A few days after Hurricane Fiona slammed Puerto Rico with catastrophic flooding and whipping winds that destroyed much of the island’s agriculture, Francisco Santana was packing a box of bright green lettuce for delivery. “We’re the only ones in this part of Puerto Rico that have something to ship right now,” he said.
Santana is the founder and CEO of an indoor vertical farming company, Grupo Vesan. His delicate produce had survived the Category 1 storm because it was germinated, nurtured, and harvested inside an 8,000-square-foot hydroponic warehouse on the island’s hard-hit southern coast.
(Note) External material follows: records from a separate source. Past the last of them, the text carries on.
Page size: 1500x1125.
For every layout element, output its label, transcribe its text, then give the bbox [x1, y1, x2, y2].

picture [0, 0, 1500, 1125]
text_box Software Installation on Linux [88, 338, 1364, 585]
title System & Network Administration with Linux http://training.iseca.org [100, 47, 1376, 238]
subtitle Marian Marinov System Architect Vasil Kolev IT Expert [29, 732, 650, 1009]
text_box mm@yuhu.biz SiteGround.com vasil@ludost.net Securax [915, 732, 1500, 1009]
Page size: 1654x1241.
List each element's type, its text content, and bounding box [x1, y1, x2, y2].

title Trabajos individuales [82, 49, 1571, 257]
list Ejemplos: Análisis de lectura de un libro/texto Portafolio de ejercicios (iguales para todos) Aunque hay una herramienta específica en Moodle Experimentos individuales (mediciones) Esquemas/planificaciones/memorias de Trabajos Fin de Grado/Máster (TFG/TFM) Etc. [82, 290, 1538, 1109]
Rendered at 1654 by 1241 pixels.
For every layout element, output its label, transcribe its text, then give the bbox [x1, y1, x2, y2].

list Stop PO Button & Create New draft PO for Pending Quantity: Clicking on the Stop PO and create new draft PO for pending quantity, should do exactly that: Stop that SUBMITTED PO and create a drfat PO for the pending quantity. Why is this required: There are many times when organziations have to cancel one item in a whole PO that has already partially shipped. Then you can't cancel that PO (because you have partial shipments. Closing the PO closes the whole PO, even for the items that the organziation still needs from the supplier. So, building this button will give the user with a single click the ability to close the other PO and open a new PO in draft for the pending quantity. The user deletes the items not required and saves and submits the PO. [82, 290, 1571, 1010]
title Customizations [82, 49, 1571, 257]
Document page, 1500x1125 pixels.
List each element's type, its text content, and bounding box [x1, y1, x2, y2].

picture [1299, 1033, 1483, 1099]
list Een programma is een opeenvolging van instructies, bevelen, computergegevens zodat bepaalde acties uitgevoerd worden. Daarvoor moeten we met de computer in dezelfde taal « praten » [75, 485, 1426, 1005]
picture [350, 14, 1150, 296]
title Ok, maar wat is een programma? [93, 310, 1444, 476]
Hurricane Fiona showed, once again, how vulnerable the US commonwealth of 3.1 million people is to extreme weather supercharged by climate change. The storm knocked out power to the entire island, washed away roads and bridges, and caused billions of dollars in damage. It also devastated the island’s farmers, just as many were beginning to recover from 2017’s Hurricane Maria.
That’s what makes the idea of indoor farming, or controlled-environment agriculture, as the industry sometimes bills it, compelling, says Anabelle Broadbent, a Puerto Rican food scientist and microbiologist who has worked extensively on ag tech projects.
“We’re in hurricane alley, and leafy greens cannot be grown outside with storms, floods, iguanas,” she said in a phone interview. “Indoor farming is not competing with traditional agriculture that can do fine outside, but it is great at growing these very fragile plants.”